Fads as a Paradigm of the Social Cycle

We don't follow fashion
That would be a joke
You know we're going to set them, set them
So everyone can take note, take note -- Adam Ant and Marco Pirroni

In his book Knowledge and Coordination, Daniel Klein distinguishes between mutual coordination and concatenate coordination. Mutual coordination is coordination which people intend: you and I plan to meet for lunch, or several con artists devise a scheme to defraud an elderly widow of her fortune. Concatenate coordination is coordination that is pleasing to an observer: one of Klein's examples is a room designed with a harmonious combination of colors, shapes, and so on. It is important to note that successful mutual coordination does not imply concatenate coordination. If the con artists pull off their scheme to defraud the widow, they will have achieved mutual coordinaiton that is not concatenate coordination. (I really cannot do this schema full justice here; I am just introducing it to make sense of the rest of this post, and you really must read the book to fully grasp it.)
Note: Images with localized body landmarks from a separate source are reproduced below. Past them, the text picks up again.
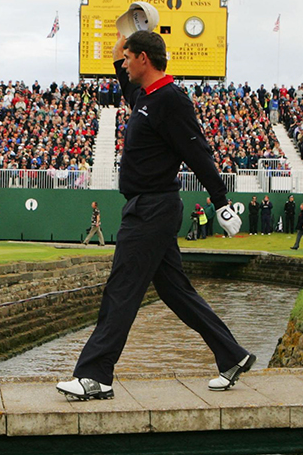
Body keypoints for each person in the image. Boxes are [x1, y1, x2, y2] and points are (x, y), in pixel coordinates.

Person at [57, 30, 252, 401]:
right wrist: (127, 26)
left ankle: (95, 376)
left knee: (122, 289)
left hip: (152, 209)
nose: (123, 64)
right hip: (146, 207)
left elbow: (198, 152)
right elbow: (116, 58)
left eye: (130, 57)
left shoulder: (170, 100)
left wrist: (220, 200)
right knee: (175, 291)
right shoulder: (143, 96)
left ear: (144, 58)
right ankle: (233, 355)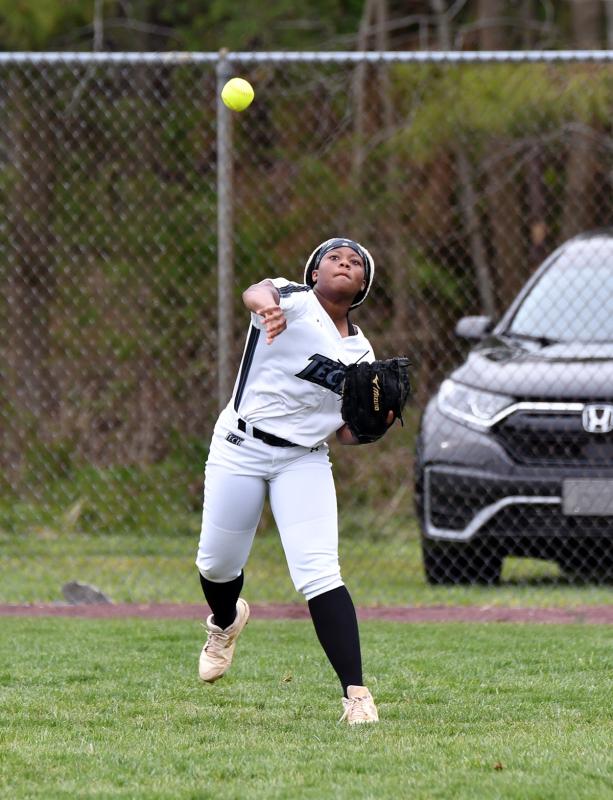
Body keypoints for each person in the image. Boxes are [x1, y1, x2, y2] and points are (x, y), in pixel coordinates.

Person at [195, 237, 396, 725]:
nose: (344, 263)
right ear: (313, 273)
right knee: (218, 566)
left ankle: (356, 695)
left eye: (355, 262)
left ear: (363, 284)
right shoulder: (291, 299)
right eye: (334, 258)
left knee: (320, 572)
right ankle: (224, 622)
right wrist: (268, 310)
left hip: (302, 460)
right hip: (240, 446)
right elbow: (254, 292)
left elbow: (342, 429)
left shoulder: (360, 352)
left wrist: (372, 428)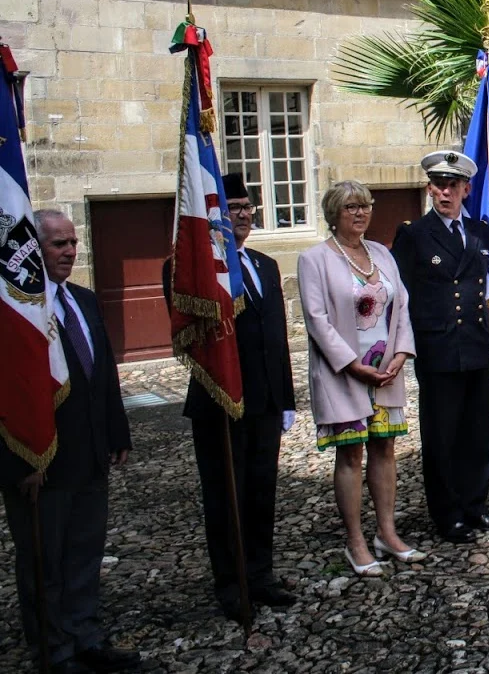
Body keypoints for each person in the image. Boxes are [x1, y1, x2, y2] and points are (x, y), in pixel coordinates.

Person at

Let us analyze fads using Klein's terms. We will posit a population consisting of two types of people: T, the group of people who are trend-setters, and F, the group of people who are followers. In a fad, first the population of T mutually coordinates around some fashion or other cultural element, φ. What they wish is to identify themselves as members of T by adopting φ while other members of T but only other members of T do so. That situation, to them, represents a pleasing concatenate coordination. (Note: they are not Klein's ideal, impartial observers!)

The next thing that happens is, that as φ becomes widespread amongst T, the members of F begin to notice it doing so. What is a pleasing concatenate coordination to them is that they adopt φ given that everyone else, both members of T and members of F, does so or will soon do so.
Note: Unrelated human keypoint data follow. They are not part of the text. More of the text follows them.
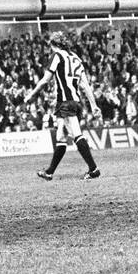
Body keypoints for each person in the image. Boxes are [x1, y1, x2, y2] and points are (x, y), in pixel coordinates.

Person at [29, 30, 101, 180]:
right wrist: (94, 106)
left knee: (76, 134)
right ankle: (49, 172)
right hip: (75, 102)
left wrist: (31, 94)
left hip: (66, 103)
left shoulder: (57, 56)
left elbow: (45, 80)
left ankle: (94, 169)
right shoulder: (76, 59)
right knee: (61, 136)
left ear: (53, 45)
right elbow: (86, 86)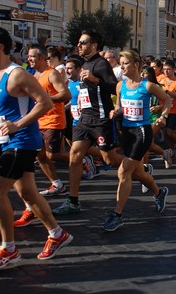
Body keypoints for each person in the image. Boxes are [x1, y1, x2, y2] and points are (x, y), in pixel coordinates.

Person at [0, 27, 72, 270]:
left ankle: (9, 250)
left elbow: (45, 102)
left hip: (22, 141)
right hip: (2, 137)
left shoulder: (17, 75)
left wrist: (17, 125)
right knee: (24, 190)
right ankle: (57, 234)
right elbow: (1, 107)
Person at [53, 30, 122, 215]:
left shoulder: (101, 64)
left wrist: (95, 80)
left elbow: (115, 88)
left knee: (110, 159)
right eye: (79, 42)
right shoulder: (83, 63)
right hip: (84, 119)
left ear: (94, 45)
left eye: (83, 42)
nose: (79, 45)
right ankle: (73, 200)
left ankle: (141, 170)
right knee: (74, 155)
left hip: (100, 119)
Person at [101, 50, 170, 231]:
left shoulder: (147, 86)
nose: (121, 66)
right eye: (121, 63)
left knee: (123, 172)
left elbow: (167, 100)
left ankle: (117, 215)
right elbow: (119, 106)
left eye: (125, 63)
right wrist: (115, 111)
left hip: (142, 132)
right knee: (137, 173)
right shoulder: (120, 86)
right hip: (127, 132)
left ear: (135, 64)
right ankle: (159, 192)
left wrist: (163, 116)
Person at [28, 44, 72, 200]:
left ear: (41, 58)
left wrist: (46, 99)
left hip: (53, 119)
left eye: (32, 56)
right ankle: (57, 184)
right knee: (39, 155)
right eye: (28, 56)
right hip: (38, 120)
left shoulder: (51, 74)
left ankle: (81, 159)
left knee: (52, 155)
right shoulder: (34, 76)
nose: (29, 59)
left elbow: (66, 94)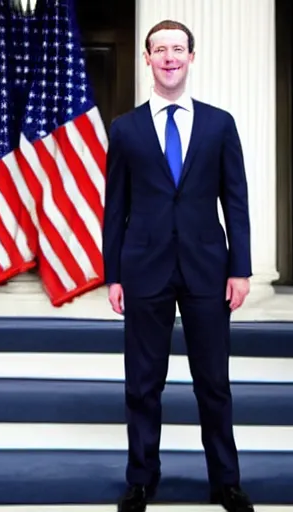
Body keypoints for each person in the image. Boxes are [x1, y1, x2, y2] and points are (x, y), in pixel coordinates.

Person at [102, 20, 254, 512]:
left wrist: (241, 268)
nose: (169, 57)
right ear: (147, 59)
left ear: (191, 57)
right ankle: (142, 480)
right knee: (143, 383)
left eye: (178, 49)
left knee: (214, 382)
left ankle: (225, 482)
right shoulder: (125, 129)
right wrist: (113, 274)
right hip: (143, 268)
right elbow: (114, 207)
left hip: (208, 270)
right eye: (160, 49)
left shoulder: (219, 124)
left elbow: (236, 201)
But what is a pleasing concatenate coordination to members of F is very displeasing to members of T: if the "rubes" have adopted φ, then it is no longer hip. As φ diffuses through F, the members of T begin to seek for some new "cutting edge" fashion to adopt. When they do so, we are back at the start of the cycle above.

This analysis is, of course, highly simplified: We really have an entire spectrum of people from extreme trend-setters who are happy to, say, wear something no one else at all wears, to followers so sluggardly that they are barely now adopting fashions from a decade ago. But I don't think this simplification harms our analysis much. In any case, we have here a paradigmatic example of a social cycle: The widespread adoption of the fashion generates the actions that will lead to its abandonment. The cyclical movement is endogenous to the phenomenon itself.

And fads tie in to ideas developed earlier about disruptions and adjustments as factors in the social cycle: The members of F adopt φ in an effort to adjust to the disruption the adoption of φ by the members of T created in their plans: the members of F found themselves no longer wearing (or saying, or listening to, etc.) the "in thing." In an effort to adjust to this disruption, they adopted φ. But that adoption was itself a disruption for the members of T, since they now found themselves no longer on the cutting edge. And so they adjust by embracing a new fad.

As to what Klein's hypothetical impartial observer, Joy, would see as concatenate coordination in this situation, well, I imagine she would say, "Can't you all just settle on togas or something else plain and simple, and cut this nonsense out?"